TASK INSTRUCTIONS
Print the line that has "Identify the document" in it, then every remaining line of the data, exactly and without anything extra.

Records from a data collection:
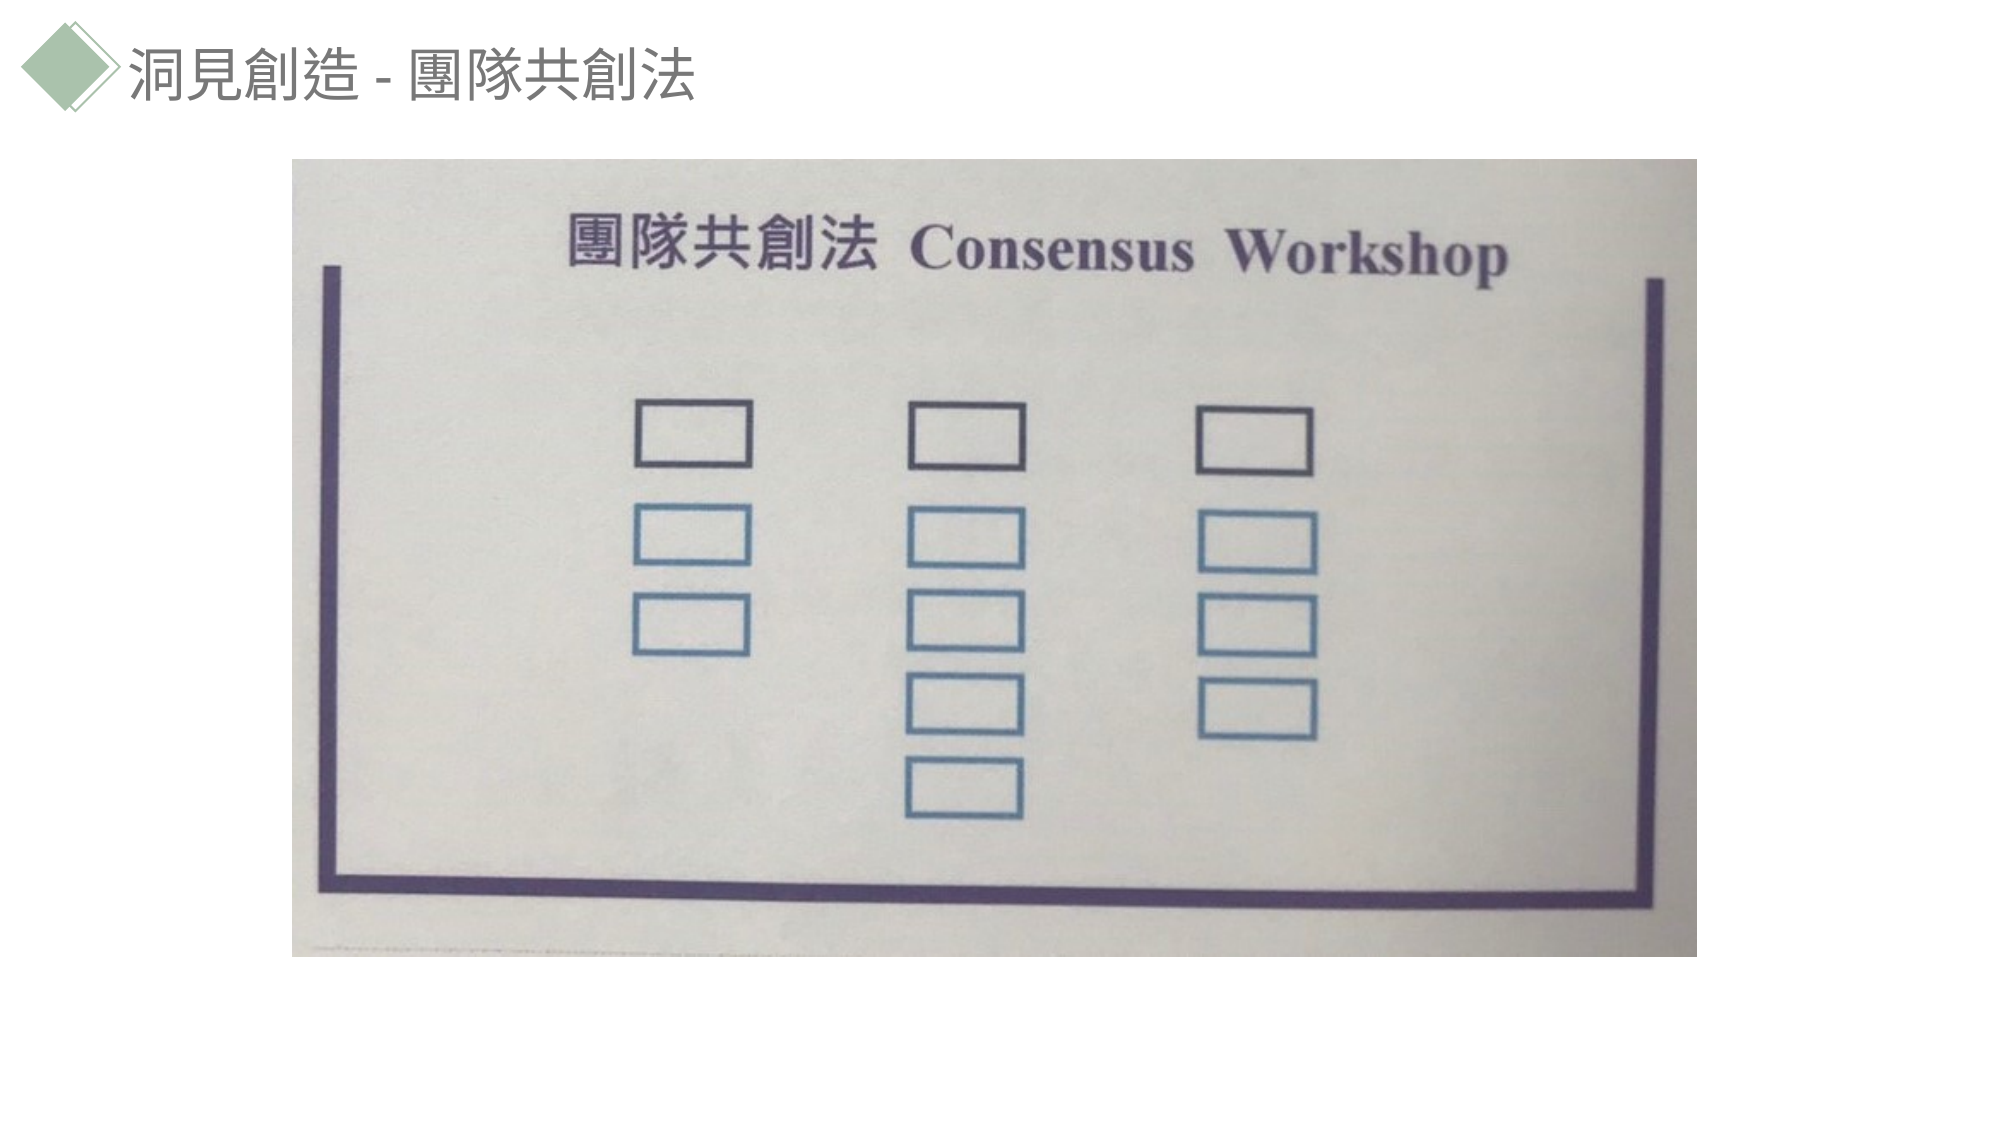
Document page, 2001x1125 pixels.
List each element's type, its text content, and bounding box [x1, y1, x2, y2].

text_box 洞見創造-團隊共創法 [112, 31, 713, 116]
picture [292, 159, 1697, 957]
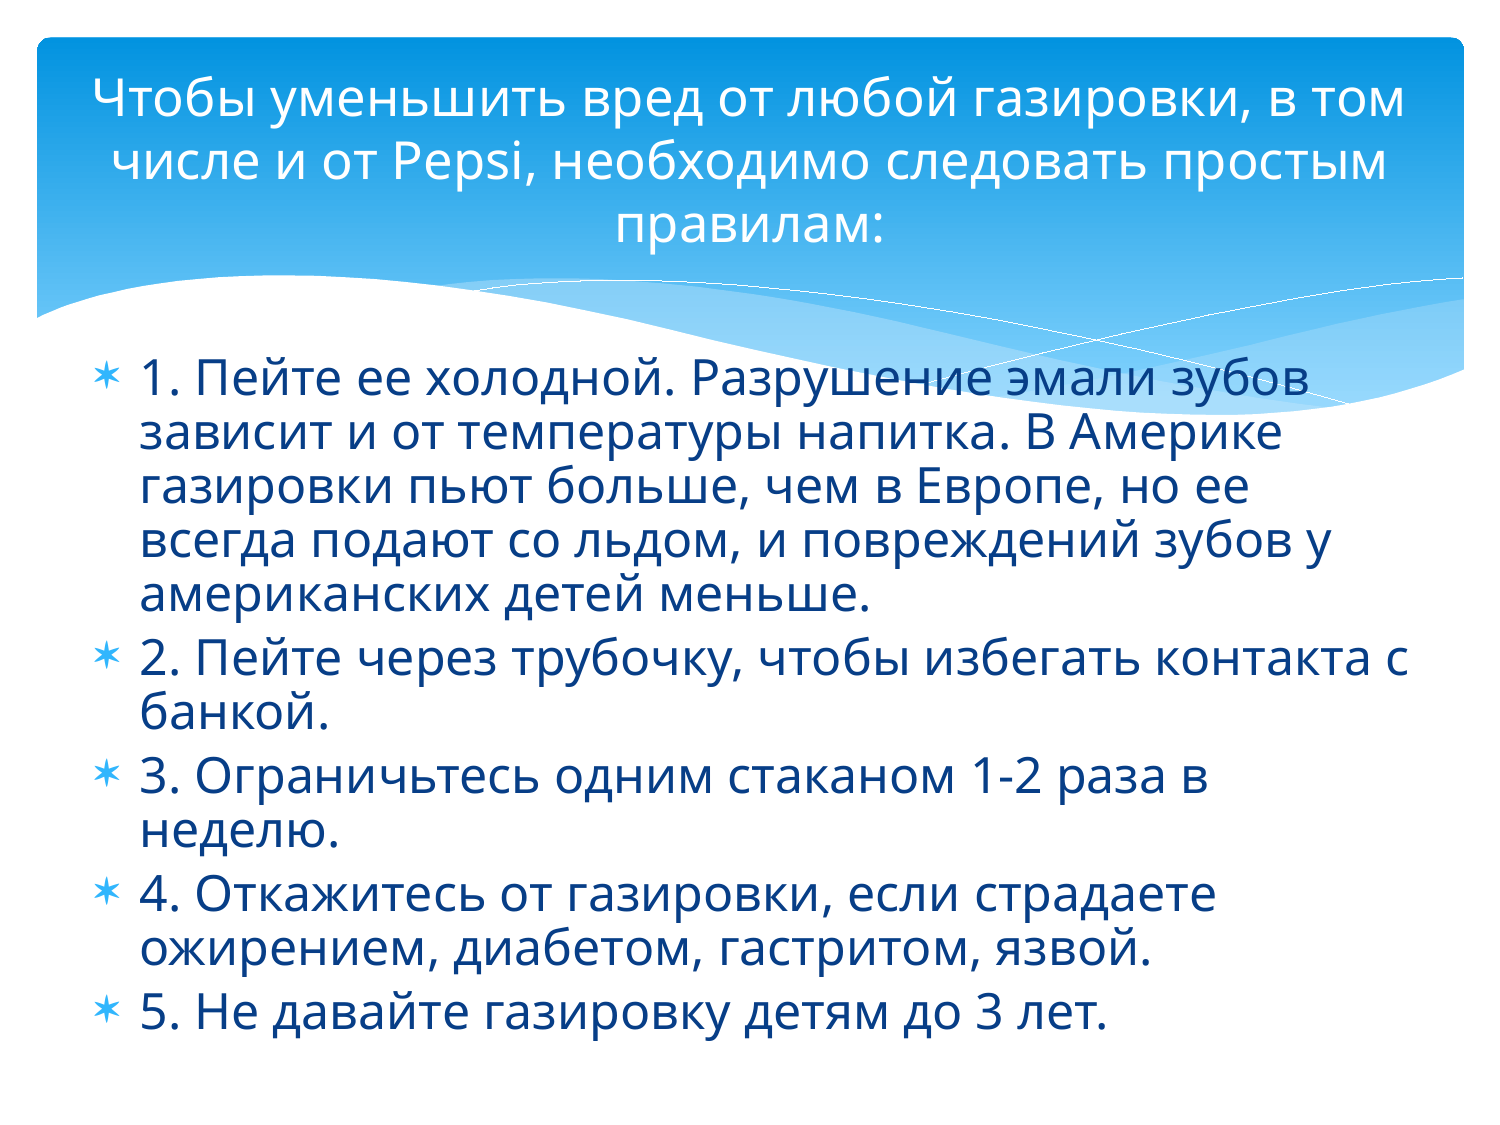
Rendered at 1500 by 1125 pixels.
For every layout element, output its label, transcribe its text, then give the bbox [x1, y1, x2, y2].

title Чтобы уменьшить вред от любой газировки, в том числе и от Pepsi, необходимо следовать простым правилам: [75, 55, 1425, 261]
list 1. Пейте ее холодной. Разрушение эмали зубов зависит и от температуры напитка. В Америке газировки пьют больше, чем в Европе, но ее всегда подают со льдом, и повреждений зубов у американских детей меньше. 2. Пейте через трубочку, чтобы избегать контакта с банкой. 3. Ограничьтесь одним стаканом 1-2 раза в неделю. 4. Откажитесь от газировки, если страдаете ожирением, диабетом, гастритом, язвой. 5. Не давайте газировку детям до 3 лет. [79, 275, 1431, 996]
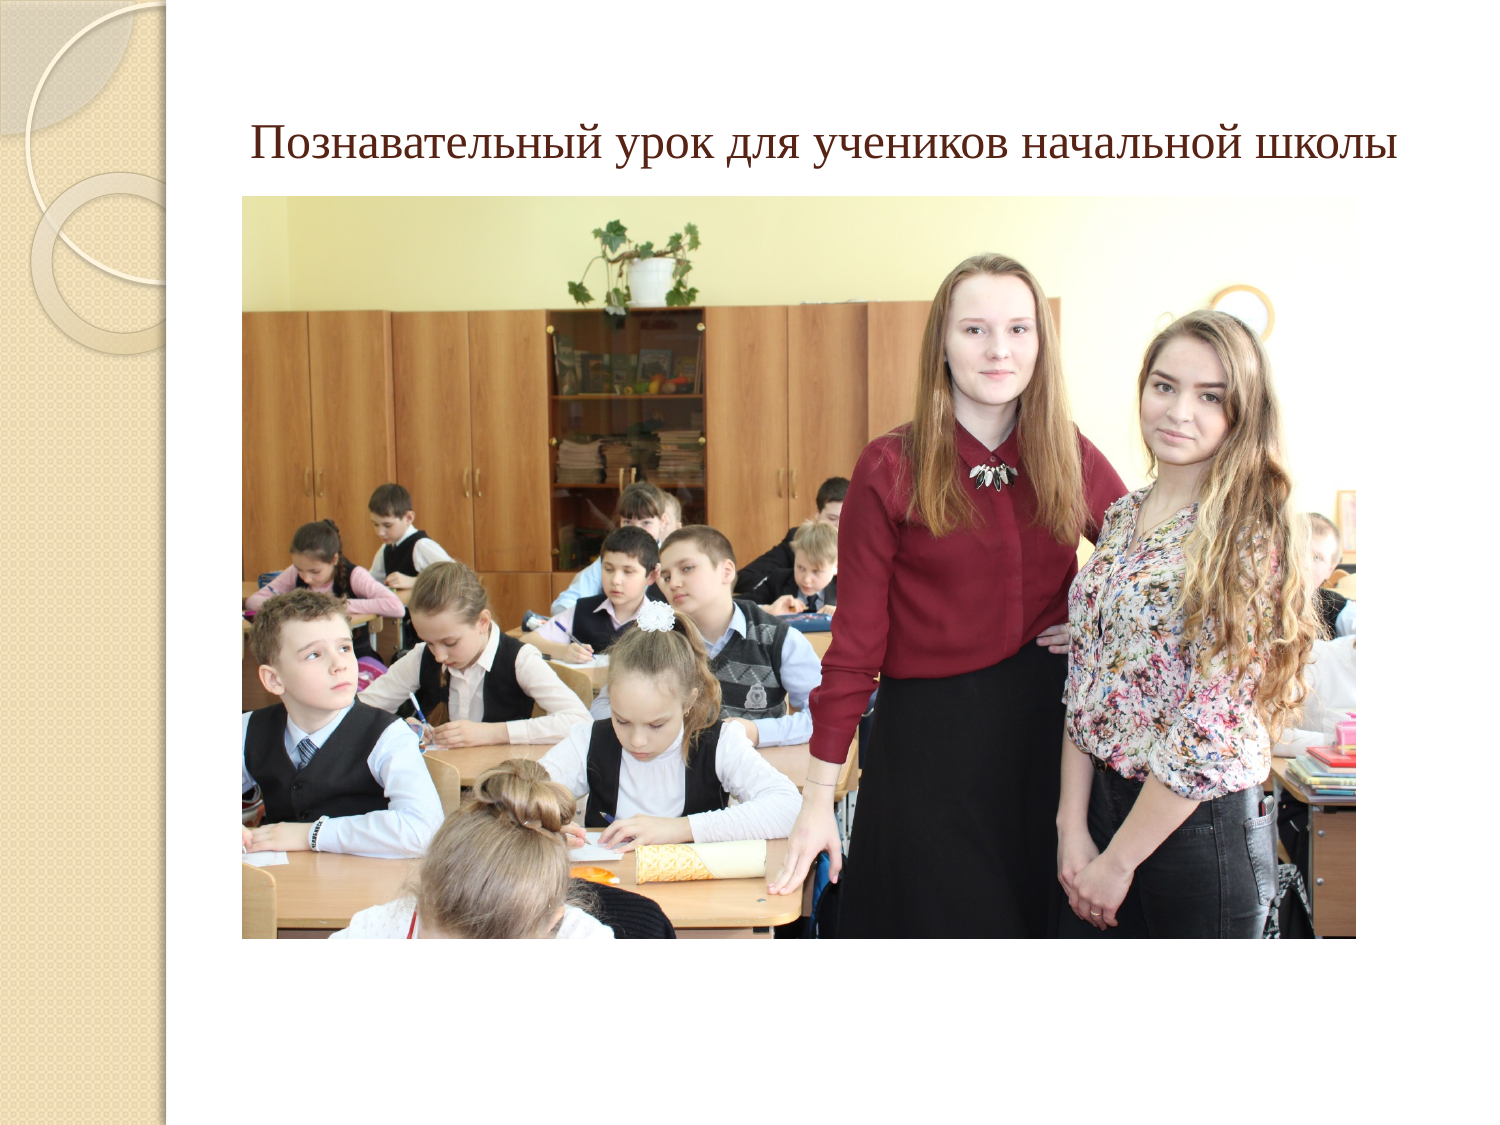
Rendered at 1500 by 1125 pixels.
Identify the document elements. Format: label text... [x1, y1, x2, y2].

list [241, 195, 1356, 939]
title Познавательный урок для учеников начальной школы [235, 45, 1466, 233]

EXERCISE SOLUTION
Identify the document elements. Format: label text... [x1, y1, x2, y2].

list [241, 195, 1356, 939]
title Познавательный урок для учеников начальной школы [235, 45, 1466, 233]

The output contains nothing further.